• PROBLEM DESCRIPTION
Quote the suburbs review word for word, everything from "The book is" down to "of structural racism.".

• SUPPLIED PASSAGE

┌────────

The book is also plagued by an uncertain causal logic. How, one might wonder, are we sure that suburban landscapes necessarily produce better life chances? Could they merely reflect the preferred spatial arrangement of those who already enjoy outsize material privileges? While the authors’ focus on place is admirable, it prevents them from considering other important factors that move through and across space. Discrimination in hiring and housing tend to follow minorities regardless of where they settle. Simply put, dispersing racialized poverty will not rid us of the scourge of structural racism.
The authors also understate the role ideology plays in undergirding suburban exclusion. Neoliberalism operates via language as much as it does through market metaphysics. In Climbing Mount Laurel’s model, real estate markets and density zoning are irresistible—and strangely disembodied—forces. What is missing is the more elusive, if no less powerful, influence of culture in the making of the suburbs. Often, the suburban spatial order fosters a vision of “proper” residential forms and “normal” (white) neighbors. Self-interest, privatism, and colorblind racism are the result. Urbanist Michan Andrew Connor reaches similar conclusions in his analysis of a secession debate in Los Angeles. He finds that white homeowners created a language of colorblind self-determination to defend their economic prerogatives, even as their numbers dwindled. Clearly, rhetoric and culture—along with markets and laws—remain crucial to the maintenance of privilege. It is hard to imagine how these currents will change course. 8
That said, the relationship between place and subjectivity is not absolute. Like any landscape, suburbs have the potential to nurture both exclusionary and tolerant impulses. As demographics change and the lines between suburb and city blur, the historic association between suburbs and reactionary politics may weaken. Some take this line of reasoning even further, seeing newly diverse spaces as ideal incubators for a revived progressive movement. Christopher Niedt’s Social Justice in Diverse Suburbs, a superb edited collection of interdisciplinary research, drives this point home. 9
The essays in Social Justice in Diverse Suburbs demonstrate how stakeholders in communities from Alexandria, Virginia to Silver Spring, Colorado have fought residential inequality and neoliberal austerity. After Nancy A. Denton and Joseph R. Gibbons’ useful survey of contemporary American suburbs, readers will find nearly a dozen chapters that recover these spaces as “places of possibility” (p. 9). Several pieces are of particular note. Robert Gioielli explores the left-leaning political organizations that arose during the 1960s and 1970s in the “liminal space” between city and suburbia on Chicago’s outskirts (p. 91). Gioielli’s story of working- and lower-middle-class activism contradicts the dominant historiography—exemplified by Lisa McGirr’s Suburban Warriors—that implicates suburbia as a site and source of post-war conservatism. Other chapters survey the shifting terrain of metropolitan politics in our age of ethnic and class diversity. Manuel Pastor contributes a rigorously quantified chapter on Latino social movements in Los Angeles’ poorer suburbs. The coalitions in these “distressed areas,” he argues, are “building ties across the suburbs” and joining with urban communities that share their concerns over immigration and economic inequality. Someday, they might realize Myron Orfield’s vision of a unified “metropolitics”—albeit with “a bit of salsa (and social justice) on the side” (p. 150). 10
Several other contributions share this forward-looking perspective. JoAnna Mitchell-Brown’s chapter examines how community-development corporations in Cincinnati’s older suburbs struggle to include affordable housing in their economic development initiatives. Civil rights attorney john a. powell and urbanist Jason Reece close the collection with a forecast for fair housing and racial integration in the suburbs. Their conclusion—that suburban diversity does not necessarily decrease regional segregation levels—tempers the more celebratory tone of the rest of the volume. This piece also serves as a useful reminder: suburbs are not (and have never been) monolithic entities. Recent developments have made this abundantly clear. Since 2008, the housing crisis has hit diverse inner-ring communities especially hard. Plagued by divestment and job flight, these areas are looking more and more like the central cities they surround. Meanwhile, a penumbra of expanding exurbs remains the province of wealthy whites. In light of these trends, Powell and Reece implore us to dispense with static, racialized suburban/urban binaries—even as we acknowledge the persistence of local segregation. Complexity, heterogeneity, movement, flux: these are the new watchwords of suburban scholarship.

└────────

• DATA BELOW
┌────────

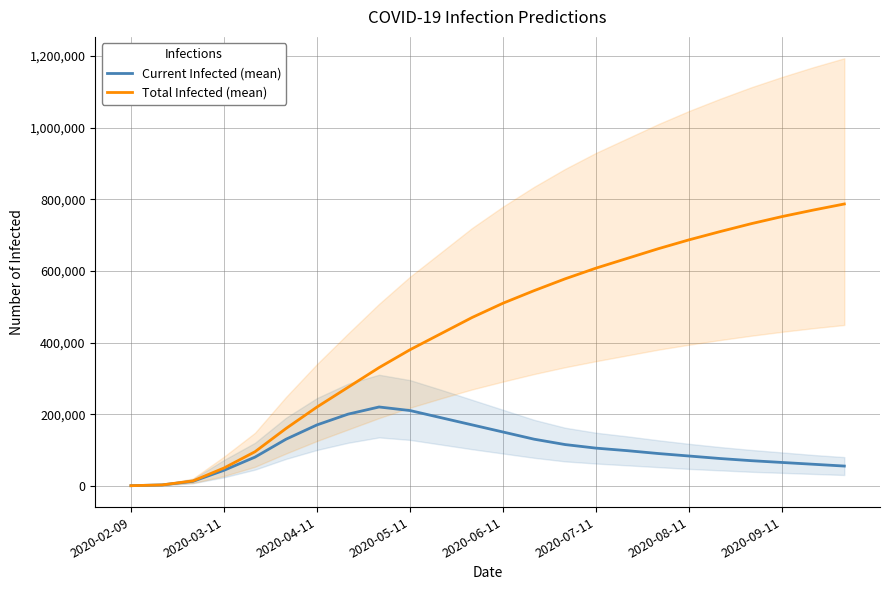

At which label does Total Infected (mean) first exceed 510000?

13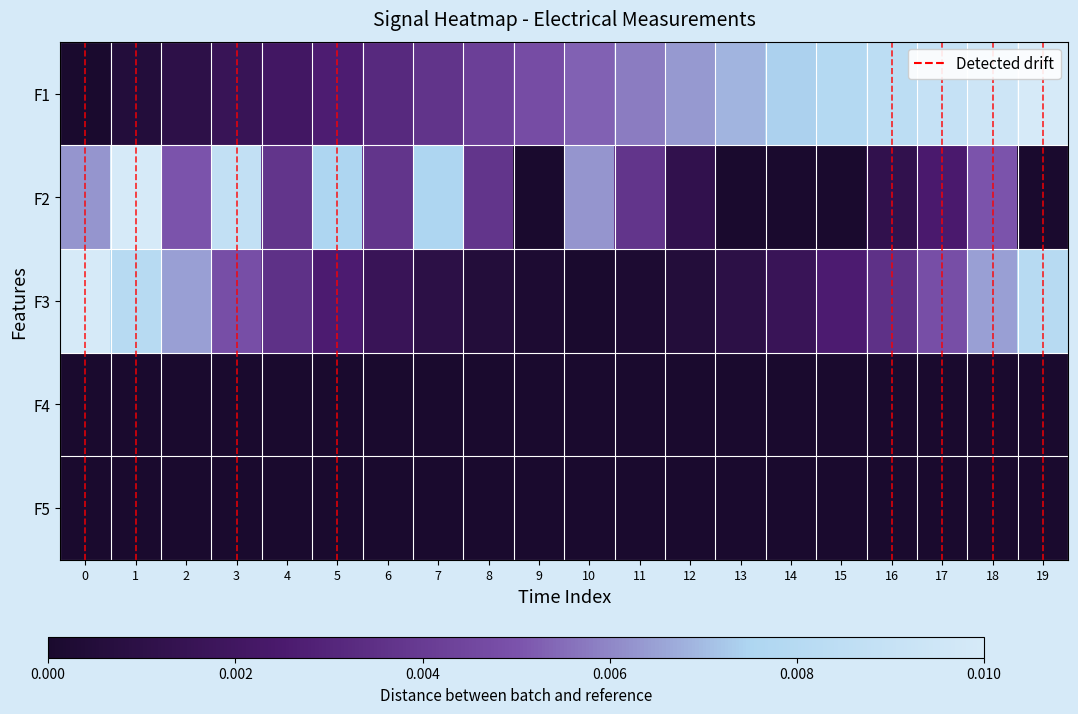

Which category has the highest value across all series?

19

└────────

• REPLY TO THE TASK
The book is also plagued by an uncertain causal logic. How, one might wonder, are we sure that suburban landscapes necessarily produce better life chances? Could they merely reflect the preferred spatial arrangement of those who already enjoy outsize material privileges? While the authors’ focus on place is admirable, it prevents them from considering other important factors that move through and across space. Discrimination in hiring and housing tend to follow minorities regardless of where they settle. Simply put, dispersing racialized poverty will not rid us of the scourge of structural racism.